Information extraction in the era of remote sensing data (Zhang et al. 2021; Wang et al. 2022) is characterized by data-driven information analysis models, and deep learning currently provides the best algorithm for this approach (Reichstein et al. 2019) Deep learning involves the use of a hierarchical architecture designed by stacking several blocks composed of filters (or layers) with specific functions to capture the information in images. Among the available deep learning networks, convolutional neural networks (CNNs) are the most popular and commonly applied to analyze remote sensing images (Li, Huang, and Gong 2019). Many researchers have employed CNNs to improve the accuracy and efficiency of sea ice classification based on SAR data. Wang, Andrea Scott, and Clausi (2017) used a CNN trained with image analysis graphs to estimate ice concentrations from SAR imagery acquired over the Gulf of Saint Lawrence. The authors’ results showed that the CNN could generate ice concentration estimates with improved detail and accuracy relative to Arctic Radiation and Turbulence Interaction Study (ARTIST) SIC products, but the CNN was less sensitive to pixel-level details than was a multilayer perceptron (MLP).

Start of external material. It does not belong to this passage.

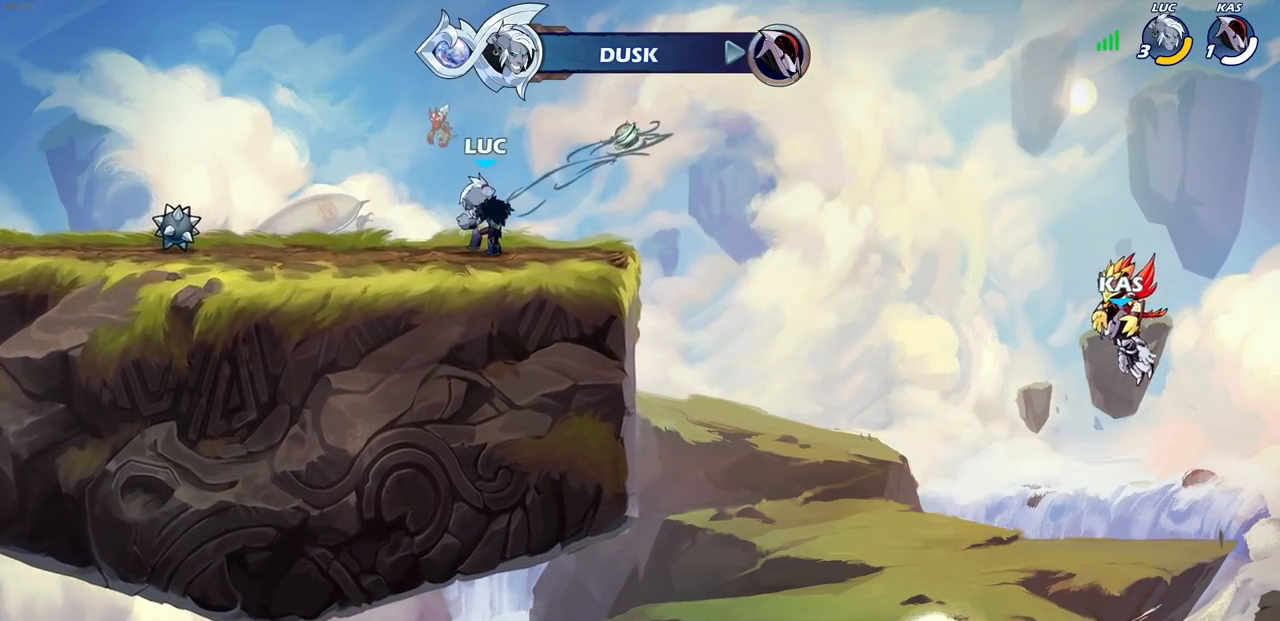
{"buttons": [], "left_stick": "center", "right_stick": "center", "events": []}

Xu and Andrea Scott (2017) adopted the CNN-based AlexNet model as a feature extractor to conduct sea ice and water classification with SAR imagery. This method performed quite well, with an overall classification accuracy of 92.36% on average. Gao et al. (2019) proposed a transferred multilevel fusion network (MLFN) for sea ice change detection from SAR images, representing the first time that transferred deep learning was applied for sea ice change detection. David et al. (2021) developed a CNN architecture to generate Arctic sea ice products from Sentinel-1 SAR data combined with Advanced Microwave Scanning Radiometer 2 (AMSR2) data. From the authors’ experiments, it was concluded that CNNs are suitable for multisensor fusion, even with sensors that differ in resolution; however, the noisy first subswath of the Sentinel-1 sensor was not reduced. By utilizing the advantages of CNNs for depth feature extraction, Han et al. (2021) designed a deep learning network structure for SAR and optical images and achieved sea ice image classification through feature extraction and the feature-level fusion of heterogeneous data.

These CNN-based models can achieve the end-to-end classification of sea ice and open water based on SAR images. However, most of these CNN-based models used an image classification framework (Mikołajczyk and Grochowski 2018) and not a pixel-level segmentation framework (Minaee et al. 2021). To address the defects of traditional CNN classification, Long, Shelhamer, and Darrell (2015) proposed fully convolutional networks (FCNs) to recover the category of each pixel from general features. Each network realizes end-to-end segmentation, but the segmentation results are typically not sufficiently detailed. Inspired by FCNs and encoder-decoder models, U-Net was developed to yield more precise segmentations with fewer training images (Ronneberger, Fischer, and Brox 2015). Although initially developed for the semantic segmentation of biomedical images, U-Net has been successfully applied in sea ice detection. To highlight the advantages of artificial intelligence (AI) applications for sea ice classification, Li et al. (2020) constructed a generalized AI framework based on U-Net. The authors acquired six Sentinel-1 SAR images to detect sea ice or water in the Bering Strait and found that the proposed U-Net-based model was capable of detecting sea ice from SAR images at the pixel level. Radhakrishnan, Scott, and Clausi (2021) utilized U-Net to obtain SIC estimates from horizontal transmit – horizontal receive (HH) – and horizontal transmit – vertical receive (HV)-polarized SAR images. Their results showed that using U-Net proved superior to employing the traditionally used CNNs, as it eliminated shortcomings seen in previous models for ice concentration estimation, including computational efficiency, accuracy, dependence on patch size, etc. Ren et al. (2021) integrated a dual-attention mechanism (position and channel attention modules) into the original U-Net model to extract more characteristic features. Their experiments showed that the improved model could effectively achieve pixel-level classification with SAR images. These studies verified that U-Net is an effective framework for sea ice information mining from remote sensing imagery.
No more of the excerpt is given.